今まで為した会話も、既婚者相手だったと思うと微妙に意味合いというか気持ちが変わる。
ちょっと引いた目でテーブルを見回してみた。
なんというか、円滑だ。
こうやって一緒にご飯を食べて空気感を共有して、決まったやり取りとか笑いどころがあって。

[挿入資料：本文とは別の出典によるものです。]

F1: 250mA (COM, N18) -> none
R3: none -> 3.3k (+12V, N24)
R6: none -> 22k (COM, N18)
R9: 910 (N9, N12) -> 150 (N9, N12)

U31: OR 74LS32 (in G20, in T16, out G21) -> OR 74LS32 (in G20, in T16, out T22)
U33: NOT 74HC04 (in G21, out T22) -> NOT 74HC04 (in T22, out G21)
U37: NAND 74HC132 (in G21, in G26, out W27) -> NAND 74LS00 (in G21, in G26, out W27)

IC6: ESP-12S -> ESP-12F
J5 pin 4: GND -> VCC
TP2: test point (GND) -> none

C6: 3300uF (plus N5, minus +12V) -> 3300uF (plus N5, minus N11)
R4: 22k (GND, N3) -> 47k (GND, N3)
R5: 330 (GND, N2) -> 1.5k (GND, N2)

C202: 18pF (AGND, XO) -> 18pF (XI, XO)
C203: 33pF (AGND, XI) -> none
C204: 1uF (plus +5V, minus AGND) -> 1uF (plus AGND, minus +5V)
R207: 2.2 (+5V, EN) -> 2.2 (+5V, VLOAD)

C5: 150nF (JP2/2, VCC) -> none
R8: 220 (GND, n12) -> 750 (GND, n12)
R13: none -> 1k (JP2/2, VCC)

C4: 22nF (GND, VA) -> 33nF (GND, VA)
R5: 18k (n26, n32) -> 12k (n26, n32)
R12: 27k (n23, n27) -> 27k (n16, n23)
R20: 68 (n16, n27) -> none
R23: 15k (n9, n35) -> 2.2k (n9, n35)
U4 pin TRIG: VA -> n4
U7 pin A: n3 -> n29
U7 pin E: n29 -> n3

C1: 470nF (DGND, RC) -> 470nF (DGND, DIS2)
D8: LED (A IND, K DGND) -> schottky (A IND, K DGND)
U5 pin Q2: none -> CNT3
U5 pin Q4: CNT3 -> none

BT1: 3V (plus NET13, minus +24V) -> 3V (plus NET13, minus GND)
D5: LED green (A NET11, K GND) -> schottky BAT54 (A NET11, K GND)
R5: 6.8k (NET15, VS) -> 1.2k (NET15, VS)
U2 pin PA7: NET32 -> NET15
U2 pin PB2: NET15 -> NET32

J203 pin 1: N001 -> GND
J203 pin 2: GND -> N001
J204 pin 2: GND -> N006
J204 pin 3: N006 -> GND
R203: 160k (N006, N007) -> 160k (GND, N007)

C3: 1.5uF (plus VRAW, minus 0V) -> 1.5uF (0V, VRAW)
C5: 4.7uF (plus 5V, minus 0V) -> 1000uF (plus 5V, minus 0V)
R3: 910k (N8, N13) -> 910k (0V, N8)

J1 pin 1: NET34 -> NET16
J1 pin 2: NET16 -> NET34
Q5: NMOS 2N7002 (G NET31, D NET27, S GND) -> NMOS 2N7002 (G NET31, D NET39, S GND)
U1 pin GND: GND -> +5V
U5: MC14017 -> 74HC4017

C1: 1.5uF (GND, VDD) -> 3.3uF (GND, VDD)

こういう会話が意外と重要だということをみんなわかっている。
そして自然にできている。
なるほど、みんな迷宮の外では夫だったり誰かの恋人だったりで、ちゃんと社会の一員をやっているわけだ。
大人だな。
あ、アーベル君もうぇーいとか言ってる。
気付けば俺の方にも何回目かの乾杯の盃が差し出されている。
「うぇーい!」
「うぇ、うぇーい」
俺も言ってみた。そしてゴクゴクと麦酒を流し込む。
大丈夫だろうか。
ちゃんとできているだろうか。
不自然じゃないだろうか。
楽しいけれど、慣れないことだから気疲れしてしまう。
そしてこのあともあるかもしれない。
仕事の付き合いでもあるわけだし、断りにくかったらどうしよう。自分がどこでヘマするかもわからないし。
と、思ったら。
特に二次会とかはなかった。飲み直したい人が数人集まってやるくらいで、特に強制させる気配もない。
おお、本当にできた人ばかりだなぁ、【夜蜻蛉】は。
◇
階層主と遭遇したのに、誰一人死傷者が出なかった。
この事実の大きさをヴィム少年はどこまで理解しているだろうか。
数多の冒険者が階層主を恐れ、避けるよう努め、そしてあえなく散ってきた。
この恐怖がどれほどの冒険者の足を止めてきたか。
一つの階層の踏破に何年もかかってきたのはそれゆえだ。
階層主との接敵を恐れずに済むのは革命的ですらある。
そして今日で確信した。
ヴィム少年のあの戦闘力は再現可能なのだ。
彼が言うような偶然の産物ではない。
意図的かつ有効に作用する、強力無比な絶対的戦力。
やはり私は間違っていなかった。
大当たりだ。
すでに彼に提示した給料を補って余りある利益が出ている。
これから先も金に糸目はつけまい。
しかしそれだけでは足りない。
金だけで繋ぎ止められると思っていては、他のパーティーに足をすくわれる。
人を繋ぎ止めるのに必要なのも、また人だ。